We cycled into vineyard country. A wine cycle tour in France. How good can it get? The leaves are changing colour -- whole fields of orange, red, and yellow leaves on the grape vines. Some vines still have black grapes clinging to them. Lots of winemaking places we are cycling past. We're close to Bordeaux, so this must be their wine region. Cycling on D8 was hilly in places. It was windy and twisty along the river. Some good views. Old towns. Big chateaux. They look cold and damp. Lots of properties are for sale.

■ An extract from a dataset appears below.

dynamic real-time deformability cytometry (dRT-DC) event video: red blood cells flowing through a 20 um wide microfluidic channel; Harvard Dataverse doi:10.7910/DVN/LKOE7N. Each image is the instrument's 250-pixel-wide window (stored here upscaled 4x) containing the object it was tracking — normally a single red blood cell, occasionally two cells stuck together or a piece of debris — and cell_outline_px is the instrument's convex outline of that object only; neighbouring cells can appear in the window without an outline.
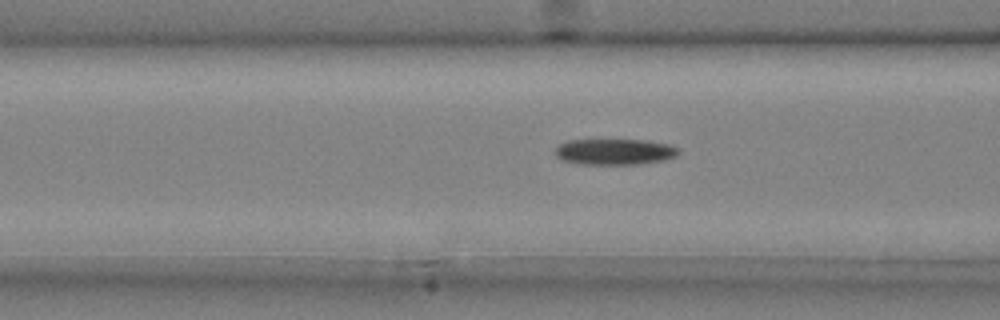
{"species": "common noctule bat (a hibernating species)", "species_latin": "Nyctalus noctula", "temperature_condition": "cold", "stored_images_in_passage": 33, "camera_frame_rate_fps": 3000, "um_per_image_px": 0.085, "animal": {"sex": "male", "body_mass_g": 20.4}, "frame": {"image": 1, "passage_image": 5, "time_ms": 1.333, "image_size_px": [1000, 320], "cell_outline_px": [[680, 152], [676, 156], [664, 160], [640, 164], [580, 164], [560, 160], [556, 156], [556, 148], [560, 144], [568, 140], [648, 140], [668, 144], [680, 148]], "centroid_in_image_um": [52.27, 12.9], "position_along_channel_um": 114.3, "area_um2": 18.79}}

Cycled past a tree with no leaves, but loaded down with orange-coloured fruit. No idea what kind. Persimmons? I had to jump a rock walled fence to get the picture I wanted. I laid down and pointed the camera lens up through the gnarled branches and into the blue sky. I couldn't decide if the fruit was apples, oranges, tomatoes, or none of the above. I should have picked one.
Where we are cycling now, we are starting to see palm fronds. I saw a large private outdoor swimming pool. That's a first.

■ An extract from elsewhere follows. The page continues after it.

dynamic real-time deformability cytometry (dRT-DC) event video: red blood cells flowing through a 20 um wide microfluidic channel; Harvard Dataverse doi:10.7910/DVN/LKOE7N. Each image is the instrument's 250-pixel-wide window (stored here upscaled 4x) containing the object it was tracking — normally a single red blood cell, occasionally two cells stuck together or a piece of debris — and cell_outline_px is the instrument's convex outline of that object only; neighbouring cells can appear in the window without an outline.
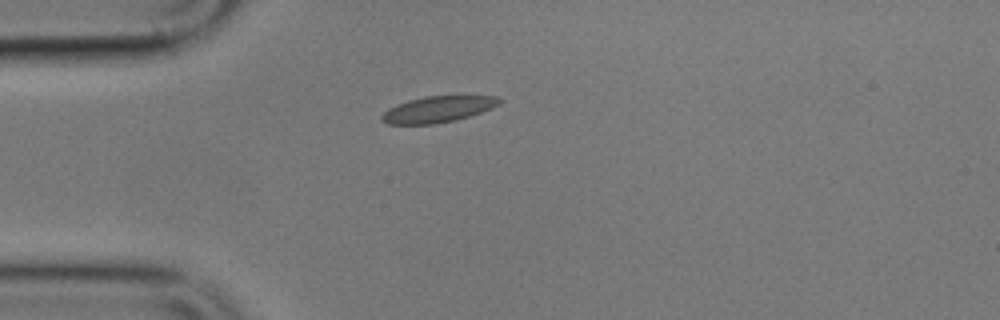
{"species": "common noctule bat (a hibernating species)", "species_latin": "Nyctalus noctula", "temperature_condition": "cold", "stored_images_in_passage": 43, "camera_frame_rate_fps": 3000, "um_per_image_px": 0.085, "animal": {"sex": "male", "body_mass_g": 17.9}, "frame": {"image": 1, "passage_image": 1, "time_ms": 0.0, "image_size_px": [1000, 320], "cell_outline_px": [[500, 104], [492, 108], [456, 120], [432, 124], [388, 124], [380, 120], [380, 116], [388, 108], [396, 104], [408, 100], [424, 96], [496, 96], [500, 100]], "centroid_in_image_um": [37.16, 9.29], "position_along_channel_um": 47.8, "area_um2": 17.86}}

Cycled into Puy Leveque around 5 PM. Hit the patisserie and bought four baguettes. Tomorrow is November 11, Remembrance Day, and everything will surely be closed. The holiday seems to have more significance here ... all the war memorials are ringed with bombs. And Flanders Field is north of here. As we cycle along, we see and hear bombers and jet fighter planes overhead.
We hit a supermarket to buy two days' worth of food. We are almost out of money, so we charged the food on Visa. 75 francs ($21).
We cycled into a soccer stadium and made supper under the grandstand roof. Two guys came along, walking their dogs. We were sitting in the darkness in the bleachers, but they saw us when their dogs reacted. We waited until it was a bit darker, then we set our inconspicuous bicycle touring tent up under an overhang by the water closets.
I think Sharon has turned European. We went into a public toilet that had both a footstep type of toilet and a sit down toilet. Sharon used the squat one. "Better than sitting on someone else's seat," she says. Well, I'll be.
As we cycled into Cohors, the clouds let loose a torrent of water. Rain pelted down so hard, it bounced off the pavement. We pulled into a garage gas station with an overhang roof to wait for the deluge to pass.An old woman with an umbrella stood on a parapet where the overhang ended. There was a fifteen-foot open space to where her beloved car sat parked (those funny-looking cars the French drive must be beloved). As she forlornly pondered what to do, gazing out at her auto in the pouring rain, realizing that she will have to get wet in order to open the car door and close her umbrella in order to get in.
A man working at the gas station notices her. He hustles over, takes her keys, runs to her car in the downpour, starts it. Putting the car into reverse, he delivers it to her.
"When is the last time you saw that?" I asked Sharon.
"Never," she replied.
Now that's what I call a service station! I wonder if he would mind delivering our touring bicycles to somewhere dry in France?